Em's friend Proof has been around the couple from the beginning. "This is what I love about Em," he says. "One time we came home and Kim had thrown all his clothes on the lawn — which was, like, two pairs of pants and some gym shoes. So we stayed at my grandmother's, and Em's like, 'I'm leaving her; I'm never going back.' Next day, he's back with her. The love they got is so genuine, it's ridiculous. He gonna end up marrying her. But there's always gonna be conflict there."

Em says Hailie has heard his record and loves it, but he knows she's too young still to get much more than the beats. "When she gets old enough, I'm going to explain it to her," Em says. "I'll let her know that Mommy and Daddy weren't getting along at the time. None of it was to be taken literally." He shakes his head ruefully. "Although at the time, I wanted to fucking do it." Em is the first to admit he's got a bad temper, which he has harnessed into a career. "My thoughts are so fucking evil when I'm writing shit," he says. "If I'm mad at my girl, I'm gonna sit down and write the most misogynistic fucking rhyme in the world. It's not how I feel in general, it's how I feel at that moment. Like, say today, earlier, I might think something like, 'Coming through the airport sluggish, walking on crutches, hit a pregnant bitch in the stomach with luggage.'"

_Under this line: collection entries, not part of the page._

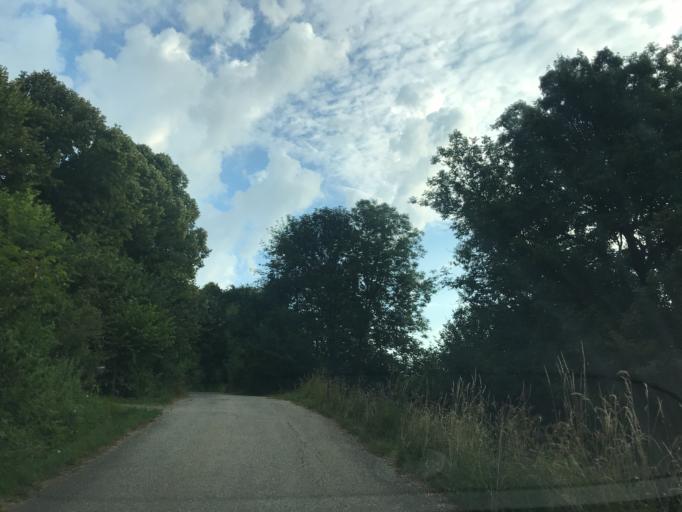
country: FR
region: Rhone-Alpes
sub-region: Departement de l'Isere
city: Saint-Vincent-de-Mercuze
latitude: 45.4096
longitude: 5.9453
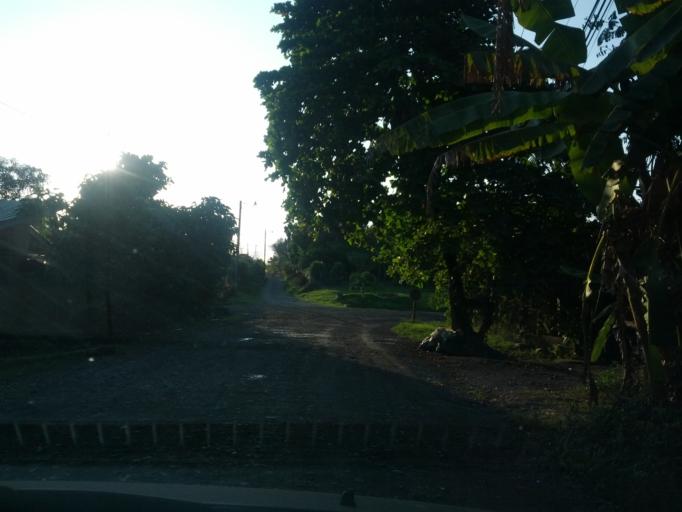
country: CR
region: Puntarenas
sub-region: Canton de Golfito
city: Golfito
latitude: 8.5360
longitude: -83.3035
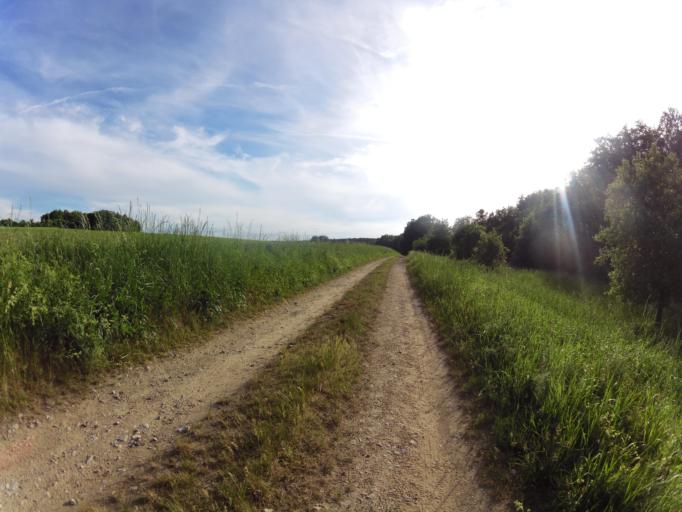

Slim Shady is Marshall Mathers' way of taking revenge on the world, and he's also a defense mechanism. On the one hand, a lot of Slim Shady's cartoonish fantasies are offensive; on the other, they're better than Mathers re-creating the kind of abuse the world heaped upon him while growing up. "I dealt with a lot of shit coming up, a lot of shit," he says. "When it's like that, you learn to live day to day. When all this happened, I took a deep breath, just like, 'I did it.' " The magnitude of what he's done in such a short time doesn't seem to have sunk in. Em hasn't sipped the bubbly or smelled the roses — and if he allots time for that in the next few months, it will have to be at the drive-through. As for the future, he won't even wager a guess.

"If he remains the same person that walked into the studio with me that first day, he will be fucking larger than Michael Jackson," says a confident Dre. "There are a lot of ifs and buts, but my man, he's dope and very humble." As Em closes the door, with Hailie's blanket in his hands, he looks humble, a little tired and pretty happy. For now.